* SET EXERCISE *
Copy out each line exactly as it appears.

***

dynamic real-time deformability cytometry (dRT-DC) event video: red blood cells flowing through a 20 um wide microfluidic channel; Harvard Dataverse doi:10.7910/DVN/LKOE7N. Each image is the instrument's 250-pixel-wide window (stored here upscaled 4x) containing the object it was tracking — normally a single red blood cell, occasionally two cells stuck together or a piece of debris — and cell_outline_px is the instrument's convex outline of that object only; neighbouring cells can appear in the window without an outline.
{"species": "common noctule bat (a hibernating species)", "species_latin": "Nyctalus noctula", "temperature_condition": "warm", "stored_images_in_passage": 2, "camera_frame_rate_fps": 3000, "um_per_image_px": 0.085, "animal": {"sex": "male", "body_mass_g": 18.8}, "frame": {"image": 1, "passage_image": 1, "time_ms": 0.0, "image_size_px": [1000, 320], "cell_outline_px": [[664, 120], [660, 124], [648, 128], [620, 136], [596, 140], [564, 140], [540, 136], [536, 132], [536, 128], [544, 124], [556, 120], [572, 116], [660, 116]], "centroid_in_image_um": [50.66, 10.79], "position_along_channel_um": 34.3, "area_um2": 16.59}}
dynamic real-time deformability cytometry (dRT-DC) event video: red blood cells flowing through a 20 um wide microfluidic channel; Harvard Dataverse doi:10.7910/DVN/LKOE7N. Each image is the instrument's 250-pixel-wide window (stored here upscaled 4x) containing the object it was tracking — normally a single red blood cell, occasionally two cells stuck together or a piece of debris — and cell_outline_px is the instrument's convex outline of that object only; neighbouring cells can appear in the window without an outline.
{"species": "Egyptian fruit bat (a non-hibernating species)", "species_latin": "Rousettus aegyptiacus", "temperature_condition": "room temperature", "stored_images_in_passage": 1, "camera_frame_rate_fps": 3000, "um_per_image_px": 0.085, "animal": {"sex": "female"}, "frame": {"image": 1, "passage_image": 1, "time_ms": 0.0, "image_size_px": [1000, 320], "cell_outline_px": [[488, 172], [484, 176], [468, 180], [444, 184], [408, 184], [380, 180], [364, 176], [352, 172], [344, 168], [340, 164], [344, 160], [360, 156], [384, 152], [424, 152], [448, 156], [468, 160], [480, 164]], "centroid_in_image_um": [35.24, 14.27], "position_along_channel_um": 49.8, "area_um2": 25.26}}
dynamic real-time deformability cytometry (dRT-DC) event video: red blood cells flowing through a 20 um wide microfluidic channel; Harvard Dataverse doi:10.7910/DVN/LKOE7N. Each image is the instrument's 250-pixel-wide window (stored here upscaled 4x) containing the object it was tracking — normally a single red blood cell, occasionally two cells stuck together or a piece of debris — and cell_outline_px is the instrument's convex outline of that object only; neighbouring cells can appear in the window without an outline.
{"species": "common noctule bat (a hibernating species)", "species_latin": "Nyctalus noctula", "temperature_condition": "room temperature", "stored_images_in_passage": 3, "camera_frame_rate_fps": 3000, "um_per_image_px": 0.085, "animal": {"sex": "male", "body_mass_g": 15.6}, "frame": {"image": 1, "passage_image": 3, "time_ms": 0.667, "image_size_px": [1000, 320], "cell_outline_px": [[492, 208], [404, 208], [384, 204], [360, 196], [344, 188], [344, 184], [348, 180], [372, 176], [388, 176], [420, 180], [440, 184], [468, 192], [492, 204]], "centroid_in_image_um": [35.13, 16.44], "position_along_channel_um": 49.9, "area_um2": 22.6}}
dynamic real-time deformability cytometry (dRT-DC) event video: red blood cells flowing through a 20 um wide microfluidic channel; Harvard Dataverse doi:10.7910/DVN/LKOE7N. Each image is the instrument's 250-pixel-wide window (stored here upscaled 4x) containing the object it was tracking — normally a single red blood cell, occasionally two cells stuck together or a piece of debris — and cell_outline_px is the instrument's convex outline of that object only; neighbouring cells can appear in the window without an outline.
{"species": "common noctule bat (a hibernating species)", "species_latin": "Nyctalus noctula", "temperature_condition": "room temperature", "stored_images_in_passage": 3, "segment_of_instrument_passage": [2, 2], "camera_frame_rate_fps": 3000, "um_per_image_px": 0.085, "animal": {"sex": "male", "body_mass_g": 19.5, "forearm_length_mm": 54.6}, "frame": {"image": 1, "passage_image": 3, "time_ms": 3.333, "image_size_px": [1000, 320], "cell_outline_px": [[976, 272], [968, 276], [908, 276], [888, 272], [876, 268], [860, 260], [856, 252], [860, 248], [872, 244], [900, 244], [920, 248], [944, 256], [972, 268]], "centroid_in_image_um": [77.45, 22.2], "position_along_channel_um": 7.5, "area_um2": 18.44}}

***

* RESPONSE TO THE EXERCISE *
dynamic real-time deformability cytometry (dRT-DC) event video: red blood cells flowing through a 20 um wide microfluidic channel; Harvard Dataverse doi:10.7910/DVN/LKOE7N. Each image is the instrument's 250-pixel-wide window (stored here upscaled 4x) containing the object it was tracking — normally a single red blood cell, occasionally two cells stuck together or a piece of debris — and cell_outline_px is the instrument's convex outline of that object only; neighbouring cells can appear in the window without an outline.
{"species": "common noctule bat (a hibernating species)", "species_latin": "Nyctalus noctula", "temperature_condition": "warm", "stored_images_in_passage": 2, "camera_frame_rate_fps": 3000, "um_per_image_px": 0.085, "animal": {"sex": "male", "body_mass_g": 18.8}, "frame": {"image": 1, "passage_image": 1, "time_ms": 0.0, "image_size_px": [1000, 320], "cell_outline_px": [[664, 120], [660, 124], [648, 128], [620, 136], [596, 140], [564, 140], [540, 136], [536, 132], [536, 128], [544, 124], [556, 120], [572, 116], [660, 116]], "centroid_in_image_um": [50.66, 10.79], "position_along_channel_um": 34.3, "area_um2": 16.59}}
dynamic real-time deformability cytometry (dRT-DC) event video: red blood cells flowing through a 20 um wide microfluidic channel; Harvard Dataverse doi:10.7910/DVN/LKOE7N. Each image is the instrument's 250-pixel-wide window (stored here upscaled 4x) containing the object it was tracking — normally a single red blood cell, occasionally two cells stuck together or a piece of debris — and cell_outline_px is the instrument's convex outline of that object only; neighbouring cells can appear in the window without an outline.
{"species": "Egyptian fruit bat (a non-hibernating species)", "species_latin": "Rousettus aegyptiacus", "temperature_condition": "room temperature", "stored_images_in_passage": 1, "camera_frame_rate_fps": 3000, "um_per_image_px": 0.085, "animal": {"sex": "female"}, "frame": {"image": 1, "passage_image": 1, "time_ms": 0.0, "image_size_px": [1000, 320], "cell_outline_px": [[488, 172], [484, 176], [468, 180], [444, 184], [408, 184], [380, 180], [364, 176], [352, 172], [344, 168], [340, 164], [344, 160], [360, 156], [384, 152], [424, 152], [448, 156], [468, 160], [480, 164]], "centroid_in_image_um": [35.24, 14.27], "position_along_channel_um": 49.8, "area_um2": 25.26}}
dynamic real-time deformability cytometry (dRT-DC) event video: red blood cells flowing through a 20 um wide microfluidic channel; Harvard Dataverse doi:10.7910/DVN/LKOE7N. Each image is the instrument's 250-pixel-wide window (stored here upscaled 4x) containing the object it was tracking — normally a single red blood cell, occasionally two cells stuck together or a piece of debris — and cell_outline_px is the instrument's convex outline of that object only; neighbouring cells can appear in the window without an outline.
{"species": "common noctule bat (a hibernating species)", "species_latin": "Nyctalus noctula", "temperature_condition": "room temperature", "stored_images_in_passage": 3, "camera_frame_rate_fps": 3000, "um_per_image_px": 0.085, "animal": {"sex": "male", "body_mass_g": 15.6}, "frame": {"image": 1, "passage_image": 3, "time_ms": 0.667, "image_size_px": [1000, 320], "cell_outline_px": [[492, 208], [404, 208], [384, 204], [360, 196], [344, 188], [344, 184], [348, 180], [372, 176], [388, 176], [420, 180], [440, 184], [468, 192], [492, 204]], "centroid_in_image_um": [35.13, 16.44], "position_along_channel_um": 49.9, "area_um2": 22.6}}
dynamic real-time deformability cytometry (dRT-DC) event video: red blood cells flowing through a 20 um wide microfluidic channel; Harvard Dataverse doi:10.7910/DVN/LKOE7N. Each image is the instrument's 250-pixel-wide window (stored here upscaled 4x) containing the object it was tracking — normally a single red blood cell, occasionally two cells stuck together or a piece of debris — and cell_outline_px is the instrument's convex outline of that object only; neighbouring cells can appear in the window without an outline.
{"species": "common noctule bat (a hibernating species)", "species_latin": "Nyctalus noctula", "temperature_condition": "room temperature", "stored_images_in_passage": 3, "segment_of_instrument_passage": [2, 2], "camera_frame_rate_fps": 3000, "um_per_image_px": 0.085, "animal": {"sex": "male", "body_mass_g": 19.5, "forearm_length_mm": 54.6}, "frame": {"image": 1, "passage_image": 3, "time_ms": 3.333, "image_size_px": [1000, 320], "cell_outline_px": [[976, 272], [968, 276], [908, 276], [888, 272], [876, 268], [860, 260], [856, 252], [860, 248], [872, 244], [900, 244], [920, 248], [944, 256], [972, 268]], "centroid_in_image_um": [77.45, 22.2], "position_along_channel_um": 7.5, "area_um2": 18.44}}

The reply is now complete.